EXCERPT TO READ:
Wardrobe (or Mermaid Room)

The Wardrobe room is better known as Mermaid Room, due to the marine decoration that makes up the ceiling. Located at the back of the Gold Chamber, it was accessed almost exclusively by the servants of the Portuguese Royal Family.

At the beginning of the 15th century, the clothes and other personal belongings of King João I and Queen Philippa of Lancaster (such as jewelry, shoes, silverware, etc.) were not kept in closets or wardrobes, but rather in large wooden chests.

In fact, this Wardrobe contrasts greatly with another Wardrobe in the National Palace of Sintra, which is part of the Apartments of Queen Maria Pia. The latter, used between the end of the 19th century and the beginning of the 20th century, is made up of wall-mounted cabinets!

Julius Caesar Room

The Julius Caesar Room results from the union between three divisions, a union that may have taken place in the 18th century. Due to their small size and direct access to the Wardrobe, it’s thought that these three rooms gave support to the Mermaids Room itself.

In the 19th century and with the creation of spaces entirely dedicated to personal hygiene in another part of the National Palace of Sintra, the Julius Caesar Room was reused as a space for preparing meals – which were then served in the Gold Chamber or Magpies Room.

Finally, its name comes from the tapestry of Julius Caesar, a magnificent Flemish tapestry dating from the 16th century and which depicts an episode in the life of the famous Roman emperor.

Crown Room

At first glance, the Crown Room seems like an eloquent place, because of its name. However, the designation is a mere allusion to the royal coat of arms painted on the ceiling (dating from the end of the 18th century) and not exactly to its “paramount” function in the National Palace of Sintra.

The Crown Room is also one of the best spaces to observe the mastery of Mudejar art. The Hispano-Moorish tile panels that cover the lower part of the walls are almost mesmerizing, with their geometric shapes, vivid colors, and relief details!

Did you know that the Galley Hall of the National Palace of Sintra is the oldest palatine gallery in Portugal? The news came only in January 2022, after two years of investigative work!

The Galley Hall marks the beginning of the visit to the Palace of King João III and has always been seen as the Noble Hall (or Large Hall) of this palace. However, this recent discovery made it an unprecedented space in the country and only compared to other great palatine galleries in Europe, such as the Gallerie degli Uffizi (in Florence, Italy) or the Galerie François Ier (in the Palace of Fontainebleau, in France).

The Galley Hall has several galleys painted on the ceiling (hence the name), which bear not only the flag of Portugal but also that of the Netherlands and the Ottoman Empire. Unfortunately, they were covered up in the 19th century, when the gallery was divided into small compartments to serve as the rooms of Infante Afonso (brother of King Carlos).

Chambers of the Palace of King João III

As it happens with the Swans Hall and the other halls, chambers, and rooms of the Palace of King João I, the Galley Hall is succeeded by a set of divisions, currently called the Chambers of the Palace of King João III.

If, on the one hand, all members of the Court and other guests had access to the Swans Hall (in the 15th century) and the Galley Hall (in the 16th century), the same didn’t happen with these chambers.

With more restricted access, the seven Chambers of the Palace of King João III are distributed over two floors – although not all of them can be visited. Access to the upper floor was previously made through the corridor that leads to the Heraldic Hall and afterward, through a spiral staircase built in the 18th century.

Saved data records:
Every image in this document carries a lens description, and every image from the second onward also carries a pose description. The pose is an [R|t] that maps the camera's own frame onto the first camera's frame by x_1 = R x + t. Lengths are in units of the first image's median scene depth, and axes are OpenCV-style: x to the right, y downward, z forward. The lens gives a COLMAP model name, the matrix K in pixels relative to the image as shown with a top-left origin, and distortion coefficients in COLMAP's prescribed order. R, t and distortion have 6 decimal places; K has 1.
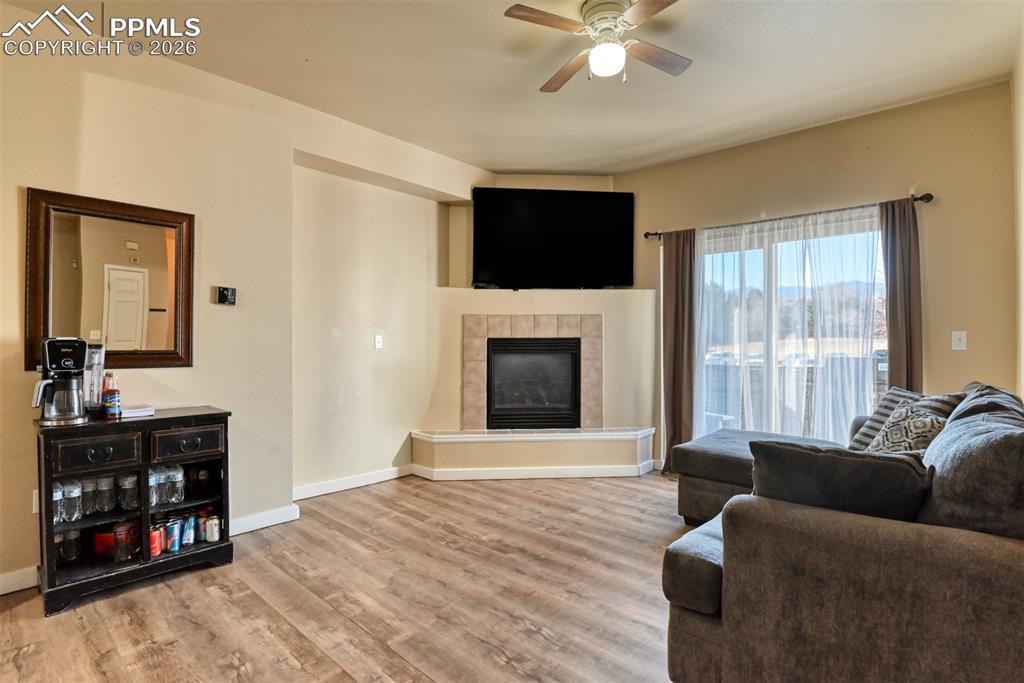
lens RADIAL K [[501.0, 0, 514.3], [0, 501.0, 344.2], [0, 0, 1]] dist [-0.027229, -0.001208]
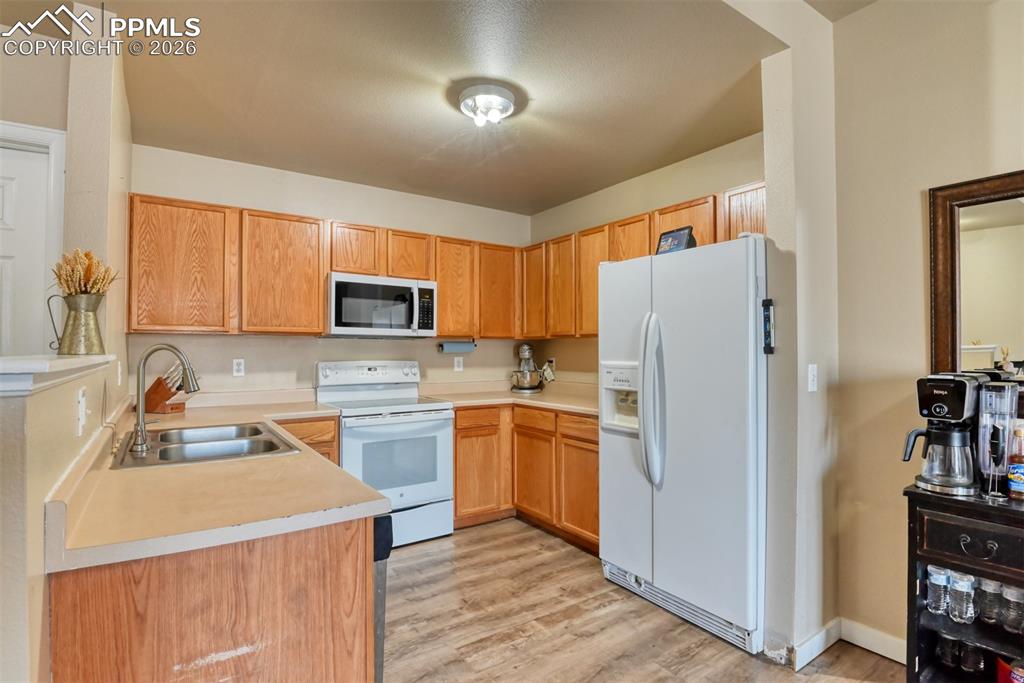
lens RADIAL K [[503.8, 0, 512.2], [0, 503.8, 345.8], [0, 0, 1]] dist [-0.027603, -0.005784]
pose [[-0.234290, -0.007085, -0.972141, -0.015822], [-0.001977, 0.999975, -0.006811, -0.029374], [0.972165, 0.000326, -0.234299, 0.300432]]
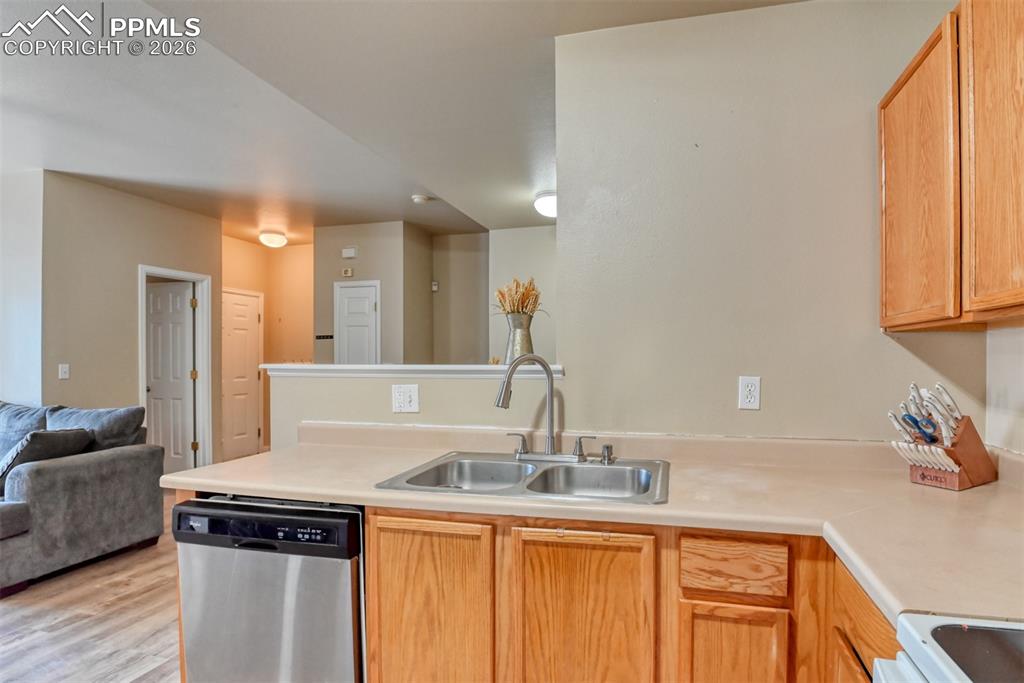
lens RADIAL K [[511.9, 0, 550.2], [0, 511.9, 361.0], [0, 0, 1]] dist [-0.032188, -0.000453]
pose [[-0.465212, -0.002119, 0.885197, -0.806661], [0.002793, 0.999989, 0.003862, -0.028727], [-0.885195, 0.004269, -0.465200, 0.055231]]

TASK INSTRUCTIONS:
a) According to the Sintra palace text, where does the Julius Caesar Room get its name?
b) Decide whether each statement agrees with the Sintra palace text, answering yes or no and quoting the words that settle it: (i) The news about the Galley Hall came in January 2022. (ii) The royal coat of arms on the Crown Room ceiling dates from the beginning of the 18th century. (iii) All seven Chambers of the Palace of King João III can be visited.

TASK RESPONSES:
a) From a magnificent 16th-century Flemish tapestry of Julius Caesar that depicts an episode in the life of the Roman emperor.

b)
(i) Yes: "The news came only in January 2022, after two years of investigative work!"
(ii) No: "dating from the end of the 18th century"
(iii) No: "although not all of them can be visited"